(EXCERPT TO READ begins)

# SAN Design Feedback



## nmp0906 (Aug 9, 2010)

I am looking to accomplish the task of building a budget SAN. Its first use will be as an archive/backup solution, but hopefully in time I can stabilize and tune the configuration to be used for more important / critical tasks.

My current working design follows a NetApp setup with filer "heads" and disk "shelves". In reality, each are separate servers with specific tasks.

The disk shelves are 12-16 SATA HotSwap servers loaded with 1.5TB drives. I want to make these iSCSI targets. I am still debating whether to do hardware/software RAID at this level or export each disk individually.

The filer head would map these iSCSI targets via the iSCSI initiator and aggregate these in a fault tolerant way to present combined storage that can be served up via any number of protocols (NFS for *nix boxes, CIFS for Windows, etc).

I need to also make the filer heads redundant / highly available. If one fails, the other takes over (eventually this needs to be seamless to the hosts, ie. they don't have to remount the share). Disk shelves are already redundant in the fact that there is some sense of RAID applied across them.

The goal is to be able to add shelves and aggregate the extra storage as needed. ZFS (available with FreeNAS) is really intriguing in this regard.

I am evaluating OpenFiler and FreeNAS. Do you have any thoughts, opinions, or comments on accomplishing this? I realize it's possible to set this up manually using Linux or BSD on each, but either OpenFiler or FreeNAS would make this extremely easy for initial setup and ongoing support (even for the Windows admins).

Thanks.


----------



## DutchDaemon (Aug 9, 2010)

For the record: Topics about PC-BSD / FreeNAS / DesktopBSD / m0N0WALL / pfSense


----------



## nmp0906 (Aug 9, 2010)

Understood.  This is meant to be a more general BSD-based advice question.  FreeNAS is just a tool using the BSD base, but not necessarily the only (or best) option and has only minor relevance to the overall design principles.

(EXCERPT TO READ ends)

> **WORK REQUEST A**
In the SAN design thread, what size are the drives loaded into the disk shelves?

(DATA SUPPLIED begins)

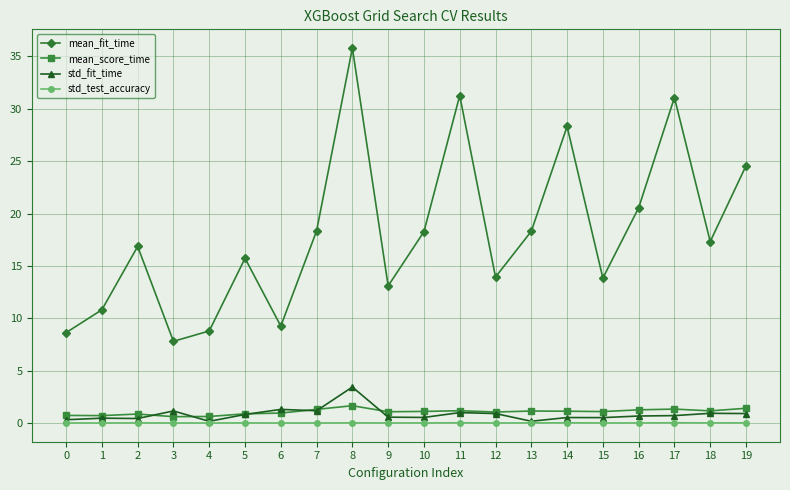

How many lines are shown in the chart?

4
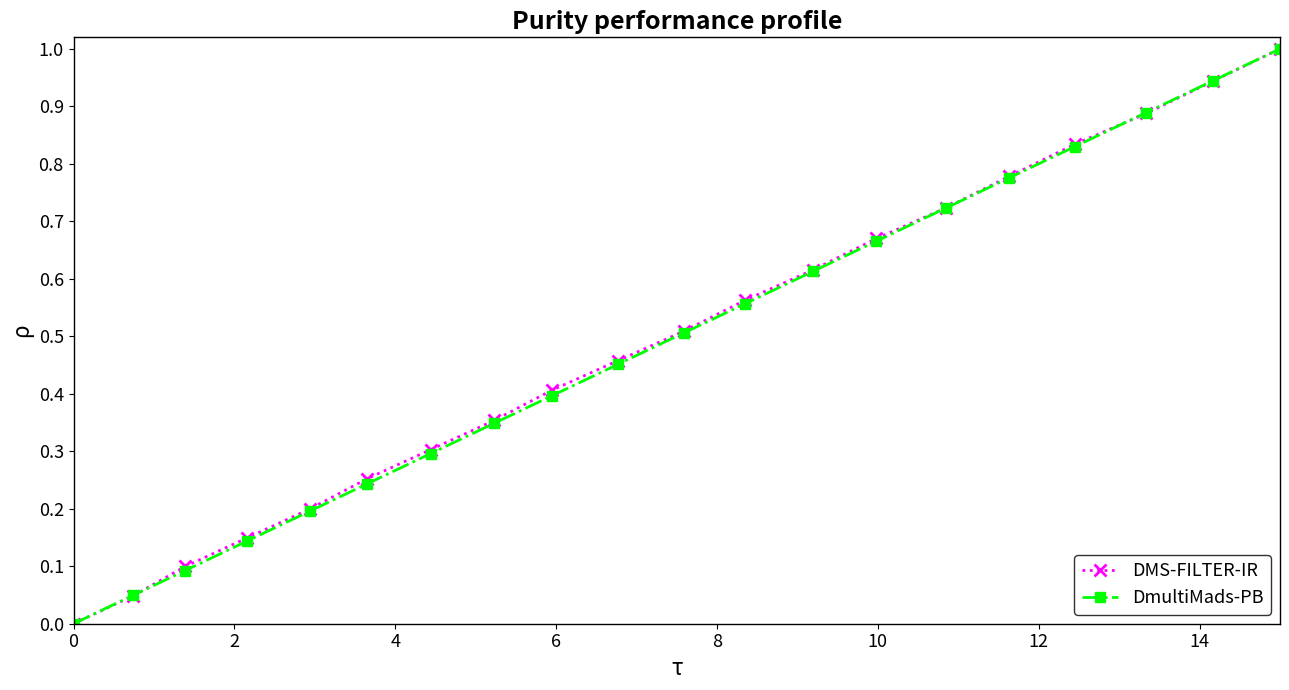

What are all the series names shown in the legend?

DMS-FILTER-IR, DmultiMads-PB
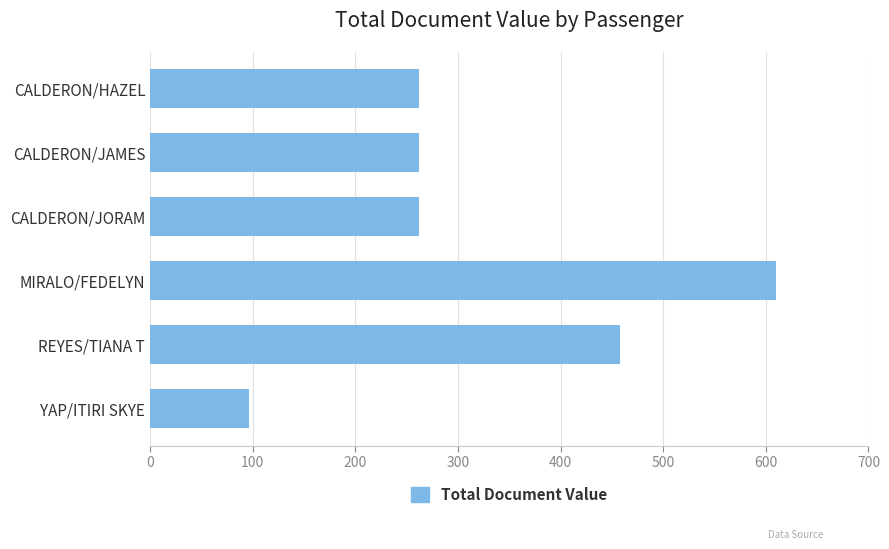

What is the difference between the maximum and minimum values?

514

(DATA SUPPLIED ends)

> **WORK REQUEST B**
Express the rows that follow the SAN design thread as a JSON list of strings, one string per line, with blank lines left out, and omit the pictures.

> **YOUR SOLUTION A**
1.5TB drives.

> **YOUR SOLUTION B**
[
  "How many lines are shown in the chart?",
  "4",
  "What are all the series names shown in the legend?",
  "DMS-FILTER-IR, DmultiMads-PB",
  "What is the difference between the maximum and minimum values?",
  "514"
]